Information Minister, Kojo Oppong Nkrumah has requested of Ghanaians to comparatively assess the track record of both the incumbent government and opposition party, the NDC, over their delivery on policies.
With the December 7 elections beckoning, the Information minister insisted Ghanaians are the better judge of these records and also the credibility of promises made by leaders.
“If you have a leader who when he was president… promised as part of his party manifesto that they would bring a onetime premium for health insurance and for eight years they never did it and today he turns round to say that he will make primary health care free, does it sound like a credible promise?
“If you have somebody who during his period run down the Ghanaian economy, went to the IMF for a bailout and as a result could not employ young people when they were graduating from school… you recall the cancellation because of the economic crisis and the argument that even if they would vote against us they should against us and today this person comes and say that he is going to create 1 million jobs, does it sound to anybody like a credible promise? So the first thing to look at is the person’s track record”.

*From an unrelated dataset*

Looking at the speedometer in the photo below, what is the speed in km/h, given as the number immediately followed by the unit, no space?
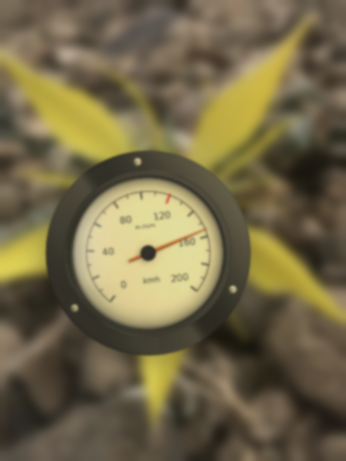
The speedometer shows 155km/h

The Information minister buttressed his point further by citing instance where the previous administration failed.
“If you have somebody who from 2008 said I will do Free SHS and he has done free SHS and now he says that I will give student loan options for people to go to tertiary literally on credit and pay for it when they get a job. Does that sound like a credible promise? I dare say yes because he has done the first part. So the first part thing in discussing a person’s manifesto is the credibility angle of your track record.”
Addressing the media at a press briefing in Kumasi on Tuesday, September 8, 2020, he demanded that the basis for performance should be on actual deeds and not just mere declaration of intent.

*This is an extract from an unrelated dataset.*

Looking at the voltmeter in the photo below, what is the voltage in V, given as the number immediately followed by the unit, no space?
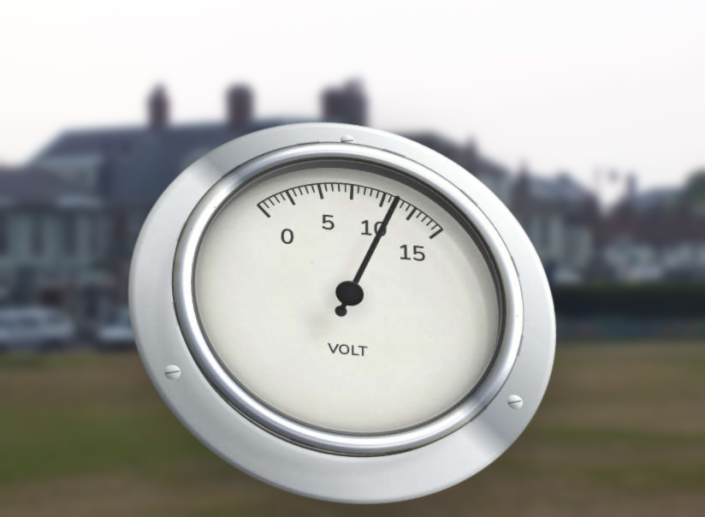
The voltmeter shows 11V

“Having seen how he [John Mahama] managed the economy previously, and he coming back to say that the first pillar of his manifesto is to restore the economy and cure poverty, we have seen how he did it in the last four years, and cannot be trusted to turn the economy around”.
Earlier in an interview, the deputy Minister for Information, Pius Enam Hadzide, had described the NDC’s manifesto as a rehash of old unfulfilled promises by the erstwhile John Mahama government.
Pius Hadzide said touting the NDC manifesto launched on Monday as a People’s Manifesto is a deception engineered to hoodwink Ghanaians to vote for the NDC in the upcoming December elections.
“It was a rehash of old promises not kept, especially the payment of assembly members was an old John Mahama promise not kept…what I am worried about is the credibility of the promises, we must benchmark their promises against their track record because they have made promises in the past that they have not kept.”